** Opening Data extract block **

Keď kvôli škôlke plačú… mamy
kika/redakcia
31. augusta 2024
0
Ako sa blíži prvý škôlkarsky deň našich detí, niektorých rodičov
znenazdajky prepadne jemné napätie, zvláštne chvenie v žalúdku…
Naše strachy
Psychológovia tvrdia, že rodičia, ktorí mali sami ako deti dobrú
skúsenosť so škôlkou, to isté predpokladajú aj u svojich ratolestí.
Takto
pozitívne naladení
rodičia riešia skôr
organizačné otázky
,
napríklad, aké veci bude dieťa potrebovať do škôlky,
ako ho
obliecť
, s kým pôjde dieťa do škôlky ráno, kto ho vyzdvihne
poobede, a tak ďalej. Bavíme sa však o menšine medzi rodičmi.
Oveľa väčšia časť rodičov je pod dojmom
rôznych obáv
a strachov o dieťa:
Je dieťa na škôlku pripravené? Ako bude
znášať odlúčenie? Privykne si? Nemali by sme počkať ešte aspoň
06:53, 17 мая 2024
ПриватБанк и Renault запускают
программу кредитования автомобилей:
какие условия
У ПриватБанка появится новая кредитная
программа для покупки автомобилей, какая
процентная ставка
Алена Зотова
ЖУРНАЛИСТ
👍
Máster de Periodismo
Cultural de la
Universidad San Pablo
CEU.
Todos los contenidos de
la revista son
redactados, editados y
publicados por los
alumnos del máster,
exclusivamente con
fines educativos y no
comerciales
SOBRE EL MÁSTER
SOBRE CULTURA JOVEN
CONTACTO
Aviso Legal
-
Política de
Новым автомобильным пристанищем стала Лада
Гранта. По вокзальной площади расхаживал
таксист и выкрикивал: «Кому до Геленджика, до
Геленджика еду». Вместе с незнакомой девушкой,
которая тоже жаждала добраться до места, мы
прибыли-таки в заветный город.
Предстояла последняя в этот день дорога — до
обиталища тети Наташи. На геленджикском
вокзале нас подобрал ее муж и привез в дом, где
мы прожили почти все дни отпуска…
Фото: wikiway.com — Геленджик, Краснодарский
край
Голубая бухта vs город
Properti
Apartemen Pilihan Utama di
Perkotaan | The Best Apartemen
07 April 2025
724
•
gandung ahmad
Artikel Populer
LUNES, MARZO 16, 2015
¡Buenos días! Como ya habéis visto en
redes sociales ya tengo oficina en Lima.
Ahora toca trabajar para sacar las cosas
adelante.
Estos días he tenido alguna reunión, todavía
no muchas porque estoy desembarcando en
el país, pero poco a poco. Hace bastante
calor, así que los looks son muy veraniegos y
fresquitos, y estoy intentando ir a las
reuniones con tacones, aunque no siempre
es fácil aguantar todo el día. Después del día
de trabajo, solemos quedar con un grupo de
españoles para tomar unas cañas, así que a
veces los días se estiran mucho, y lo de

** Closing Data extract block **

Written task: A single number is the whole answer: please count how many lines of the records above include the string "город".

Answer to the problem: 2